**Work required:** Write out every line of the listing as a numbered list, and skip the blank lines.
-- Start Stored records --
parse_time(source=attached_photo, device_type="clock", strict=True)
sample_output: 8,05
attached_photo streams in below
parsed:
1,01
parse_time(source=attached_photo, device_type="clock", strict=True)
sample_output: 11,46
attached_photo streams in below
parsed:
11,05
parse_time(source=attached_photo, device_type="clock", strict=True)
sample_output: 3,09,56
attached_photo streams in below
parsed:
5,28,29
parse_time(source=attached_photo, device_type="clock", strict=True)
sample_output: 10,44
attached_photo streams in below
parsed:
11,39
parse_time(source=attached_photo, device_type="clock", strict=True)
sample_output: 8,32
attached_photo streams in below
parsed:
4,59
-- End Stored records --
**Response to the exercise:**
1. parse_time(source=attached_photo, device_type="clock", strict=True)
2. sample_output: 8,05
3. attached_photo streams in below
4. parsed:
5. 1,01
6. parse_time(source=attached_photo, device_type="clock", strict=True)
7. sample_output: 11,46
8. attached_photo streams in below
9. parsed:
10. 11,05
11. parse_time(source=attached_photo, device_type="clock", strict=True)
12. sample_output: 3,09,56
13. attached_photo streams in below
14. parsed:
15. 5,28,29
16. parse_time(source=attached_photo, device_type="clock", strict=True)
17. sample_output: 10,44
18. attached_photo streams in below
19. parsed:
20. 11,39
21. parse_time(source=attached_photo, device_type="clock", strict=True)
22. sample_output: 8,32
23. attached_photo streams in below
24. parsed:
25. 4,59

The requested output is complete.